> _AVAILABLE DATA_:
Start of Block

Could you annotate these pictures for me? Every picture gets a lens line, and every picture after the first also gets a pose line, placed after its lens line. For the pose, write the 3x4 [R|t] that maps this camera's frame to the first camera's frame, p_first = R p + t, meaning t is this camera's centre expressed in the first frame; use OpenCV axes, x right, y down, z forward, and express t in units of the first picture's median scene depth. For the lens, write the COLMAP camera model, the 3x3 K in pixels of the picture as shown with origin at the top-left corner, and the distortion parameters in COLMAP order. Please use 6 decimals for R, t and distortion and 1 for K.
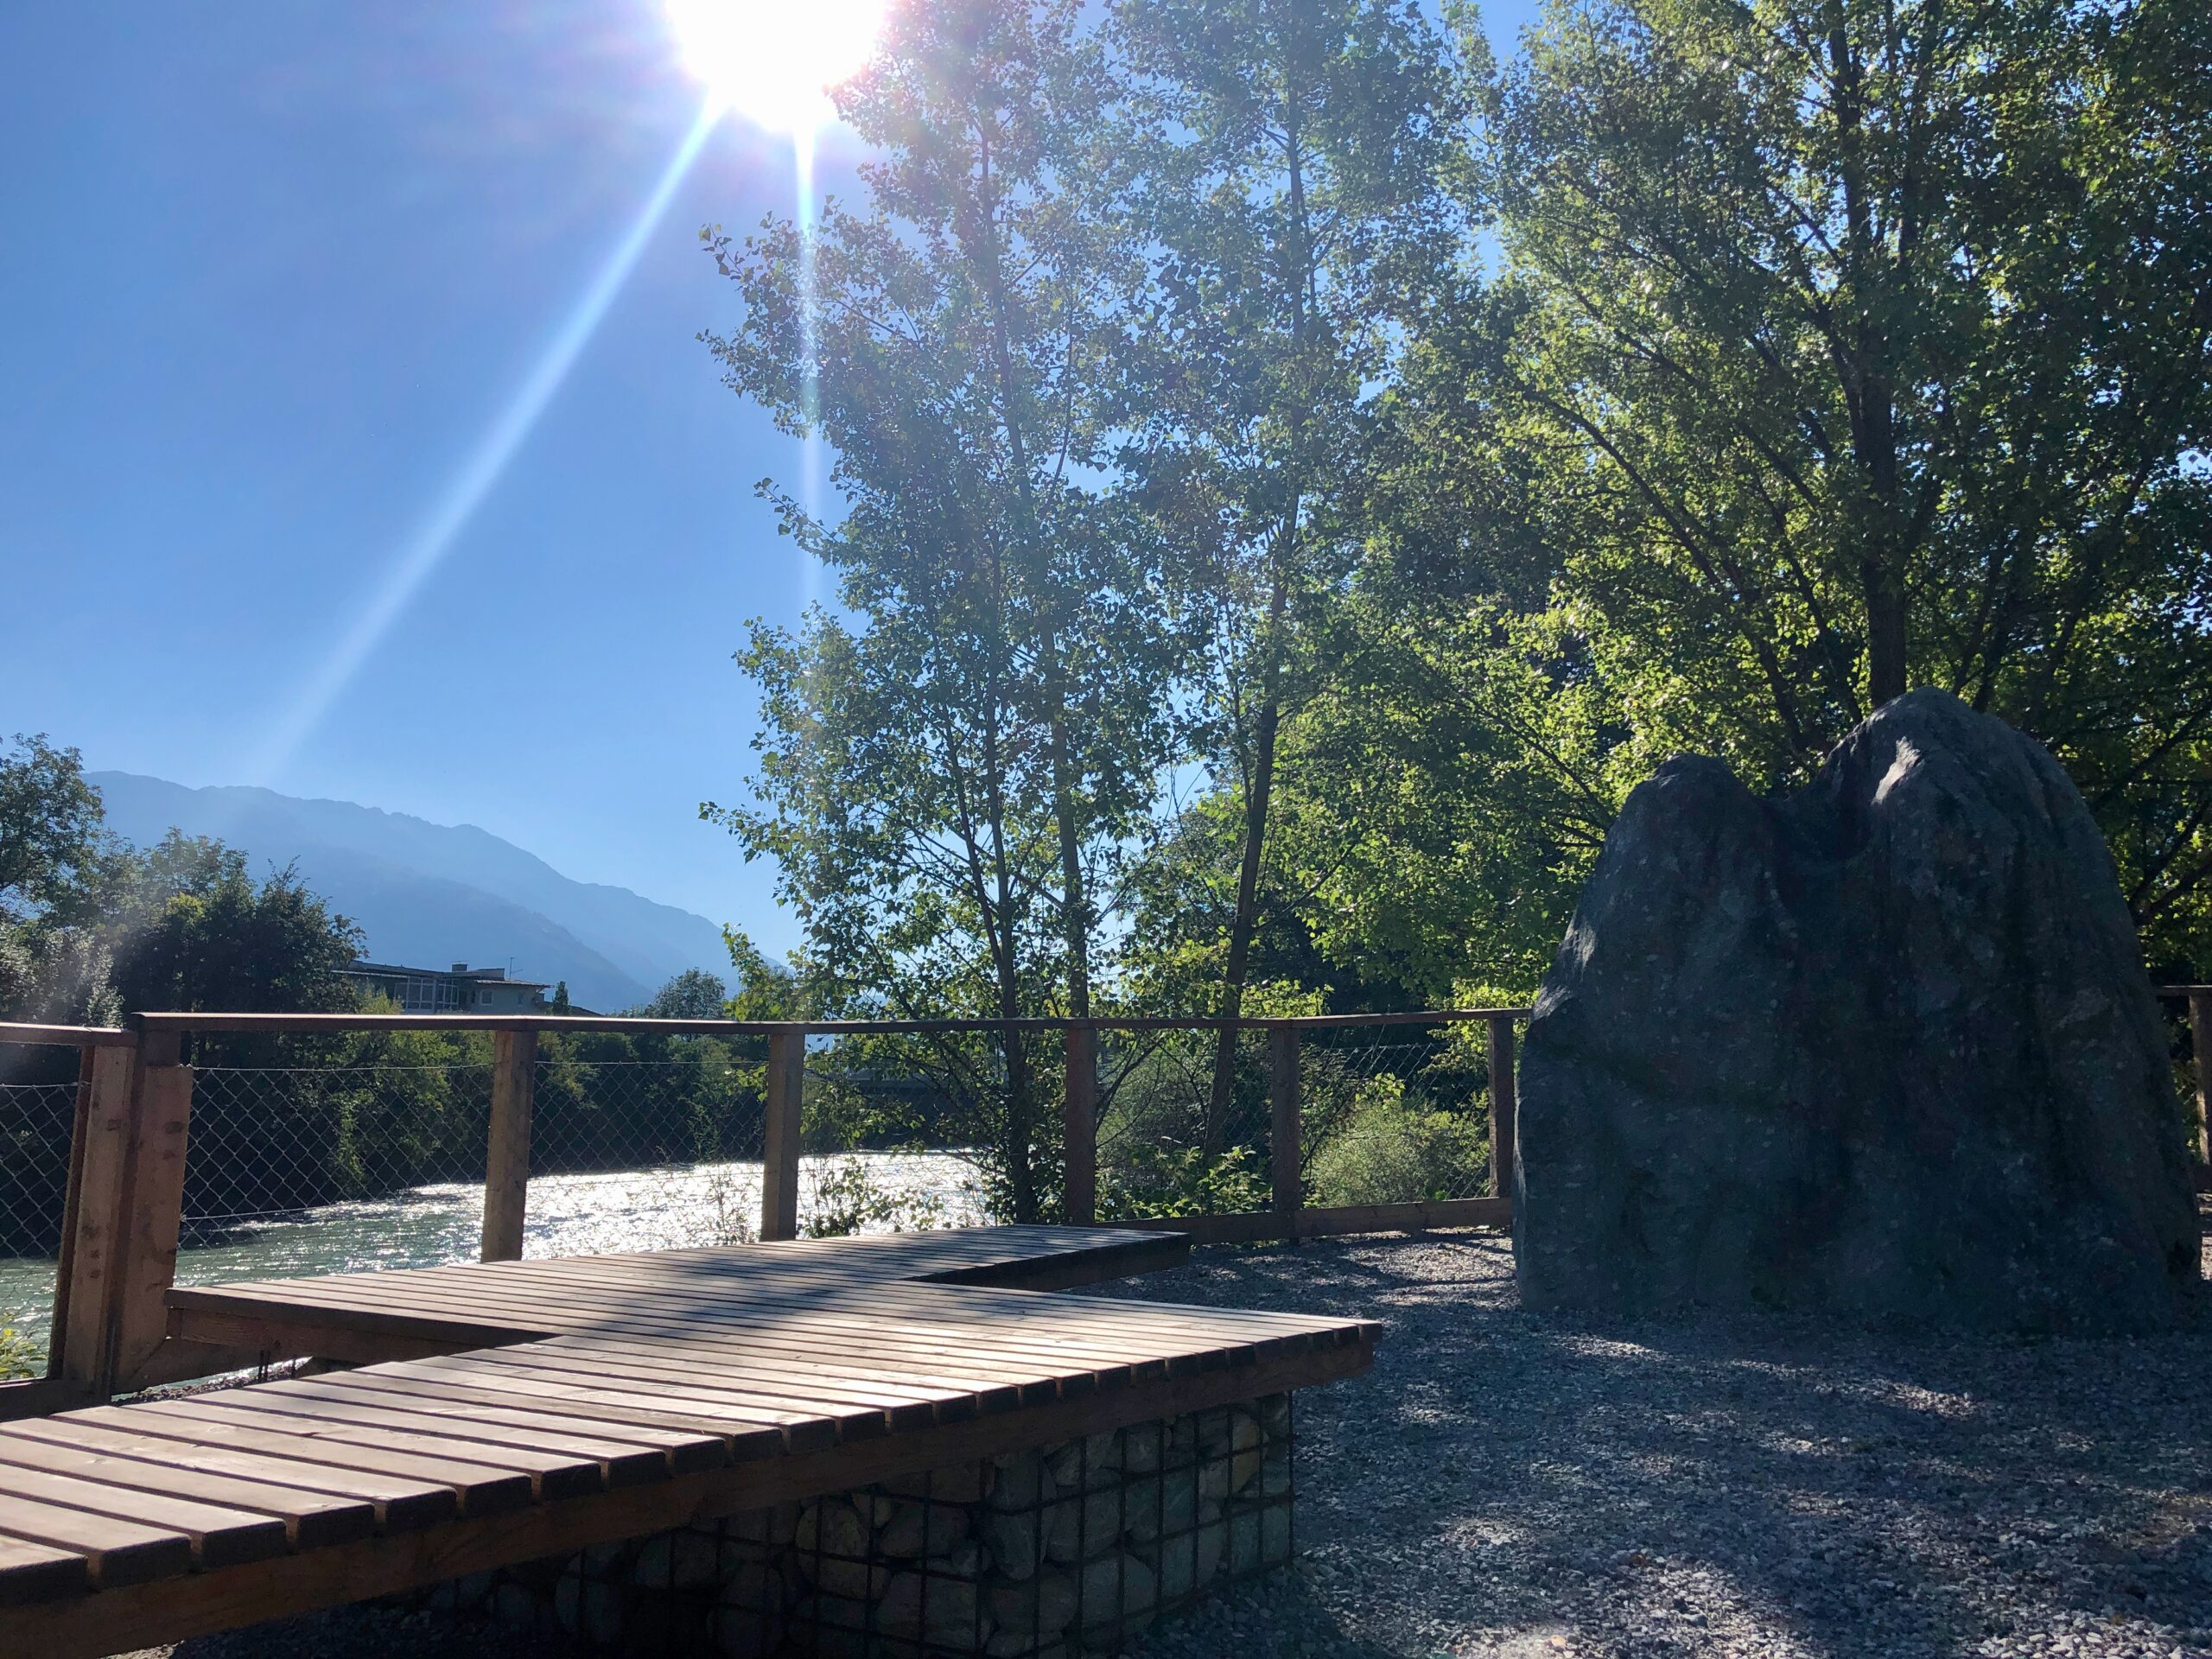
lens RADIAL K [[1806.6, 0, 1109.0], [0, 1806.6, 828.8], [0, 0, 1]] dist [-0.000111, 0.003924]
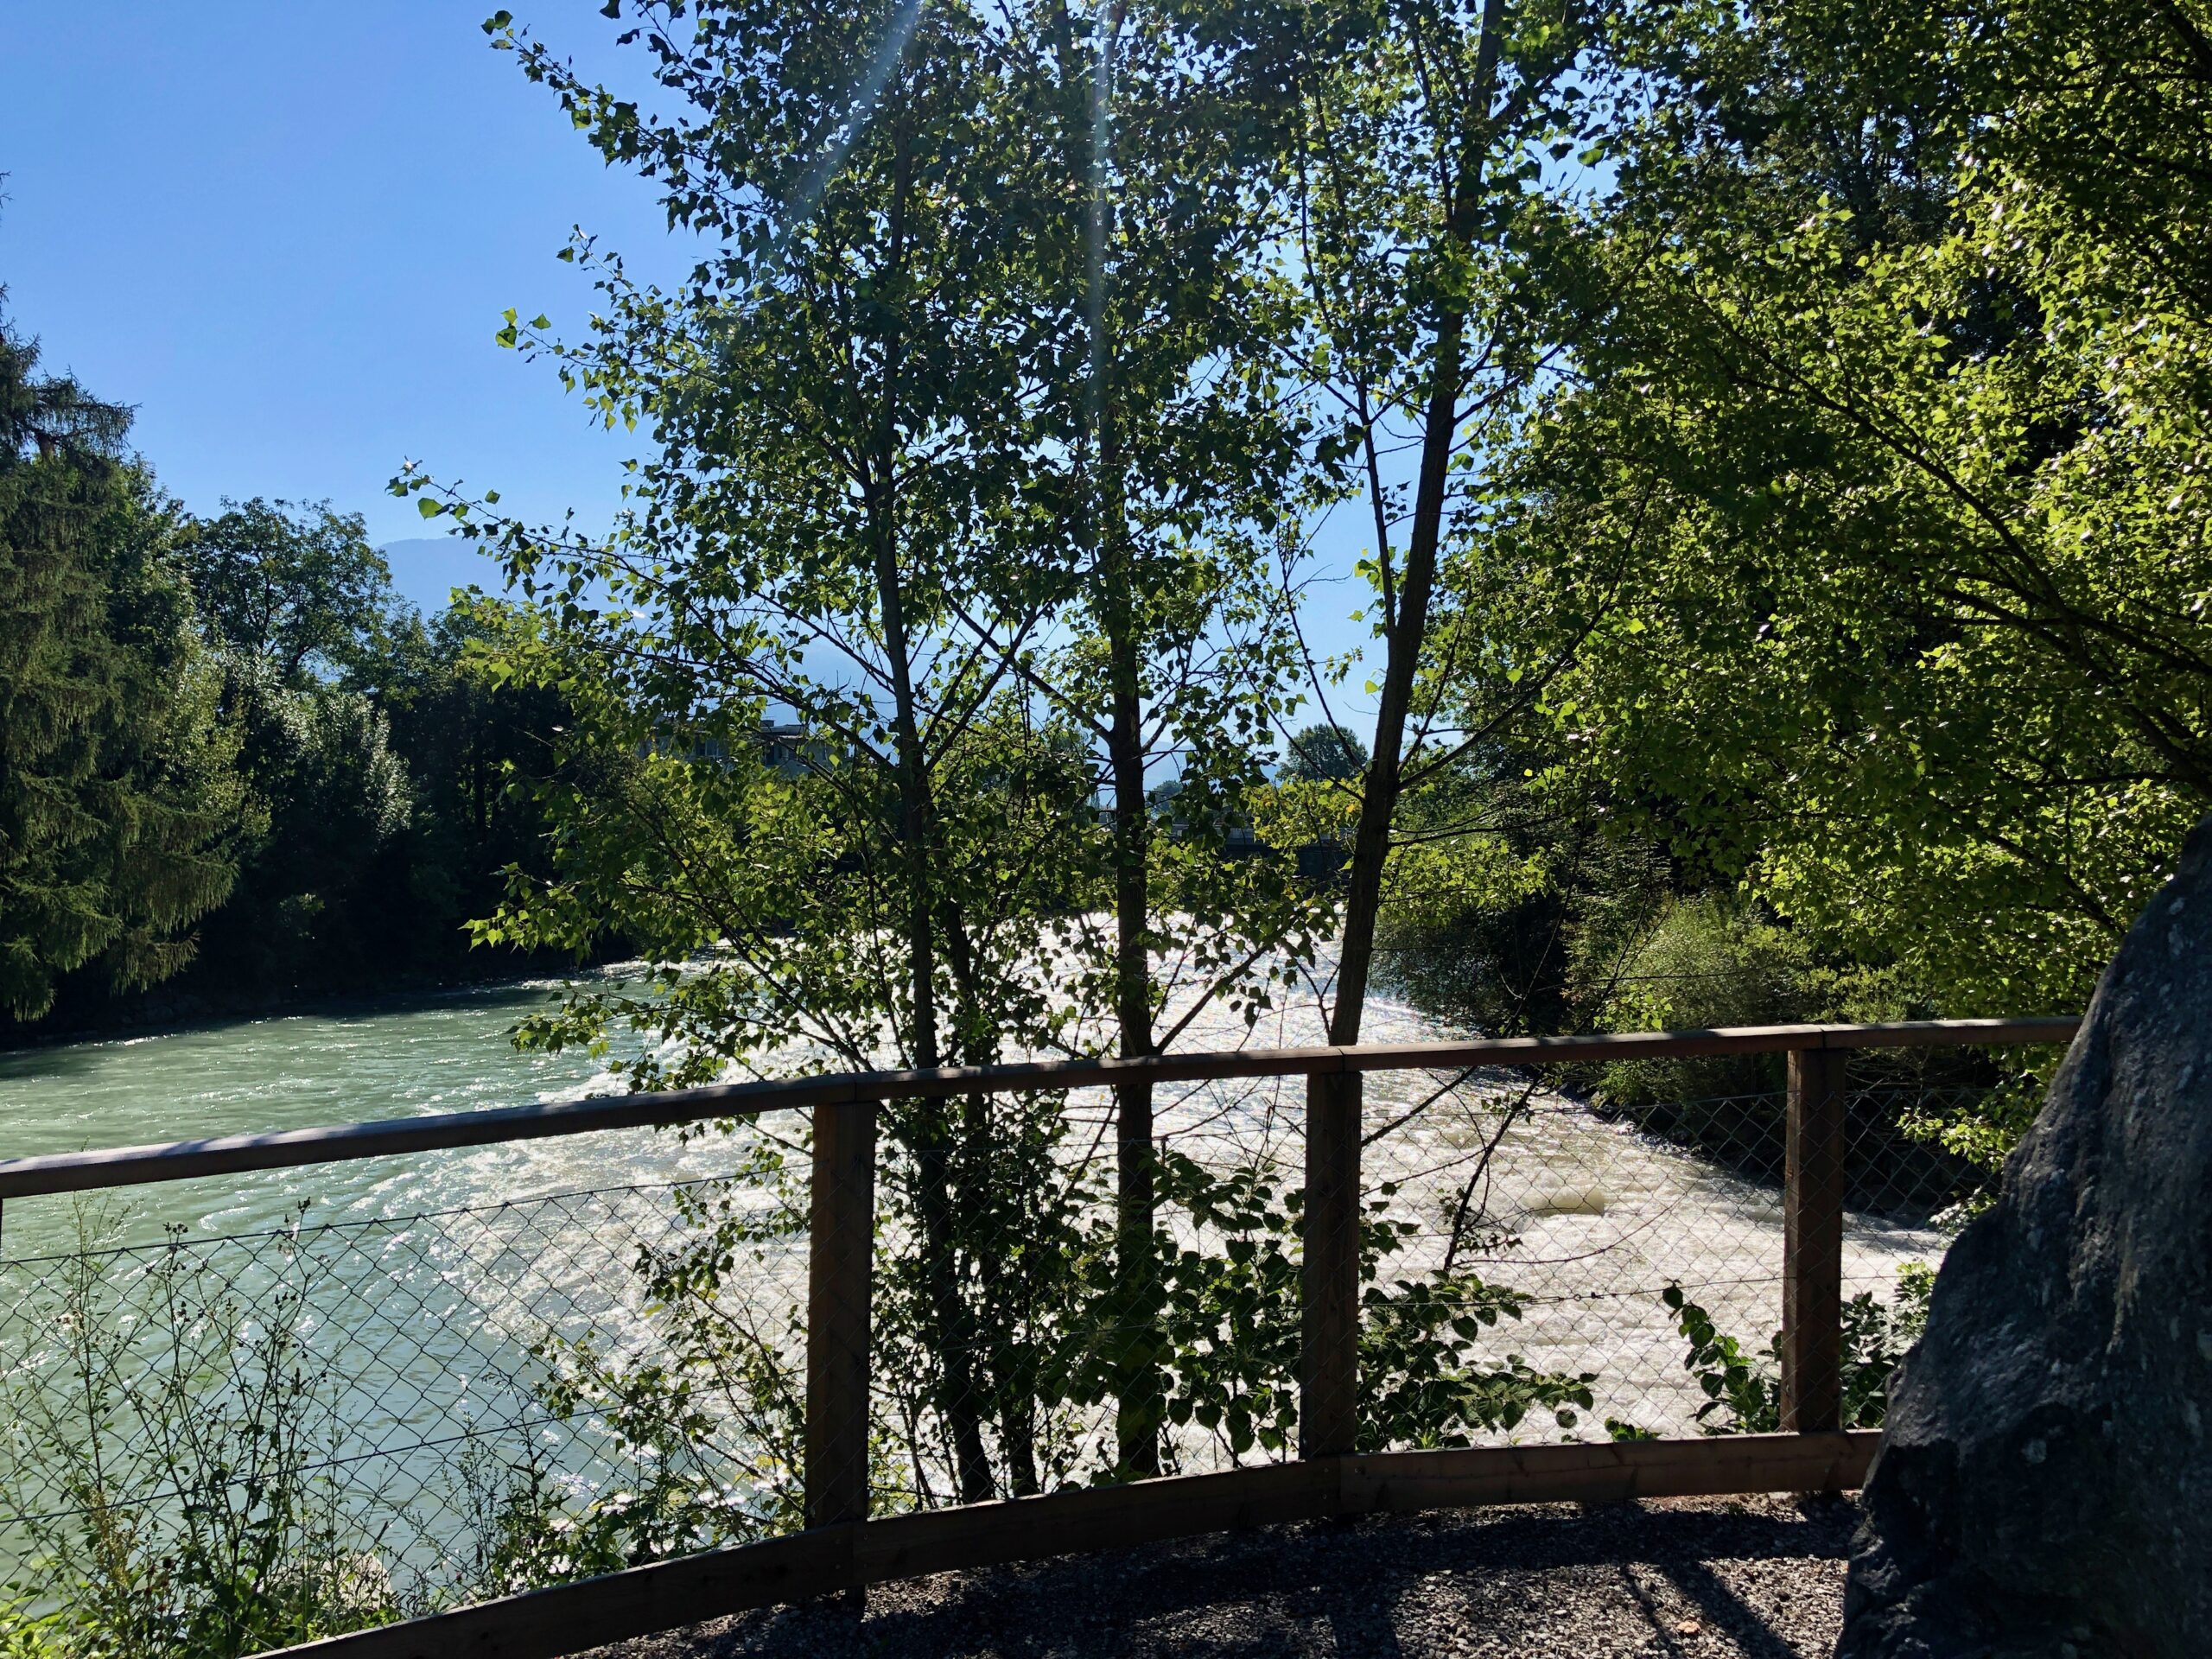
lens RADIAL K [[1806.6, 0, 1102.9], [0, 1806.6, 825.2], [0, 0, 1]] dist [-0.000111, 0.003924]
pose [[0.984045, 0.008252, -0.177728, 0.081355], [0.016287, 0.990552, 0.136168, -0.011988], [0.177173, -0.136890, 0.974613, 0.362516]]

End of Block

When you repeat the lines above, keep them exact and leave out each image they contain.

Could you annotate these pictures for me? Every picture gets a lens line, and every picture after the first also gets a pose line, placed after its lens line. For the pose, write the 3x4 [R|t] that maps this camera's frame to the first camera's frame, p_first = R p + t, meaning t is this camera's centre expressed in the first frame; use OpenCV axes, x right, y down, z forward, and express t in units of the first picture's median scene depth. For the lens, write the COLMAP camera model, the 3x3 K in pixels of the picture as shown with origin at the top-left corner, and the distortion parameters in COLMAP order. Please use 6 decimals for R, t and distortion and 1 for K.
lens RADIAL K [[1806.6, 0, 1109.0], [0, 1806.6, 828.8], [0, 0, 1]] dist [-0.000111, 0.003924]
lens RADIAL K [[1806.6, 0, 1102.9], [0, 1806.6, 825.2], [0, 0, 1]] dist [-0.000111, 0.003924]
pose [[0.984045, 0.008252, -0.177728, 0.081355], [0.016287, 0.990552, 0.136168, -0.011988], [0.177173, -0.136890, 0.974613, 0.362516]]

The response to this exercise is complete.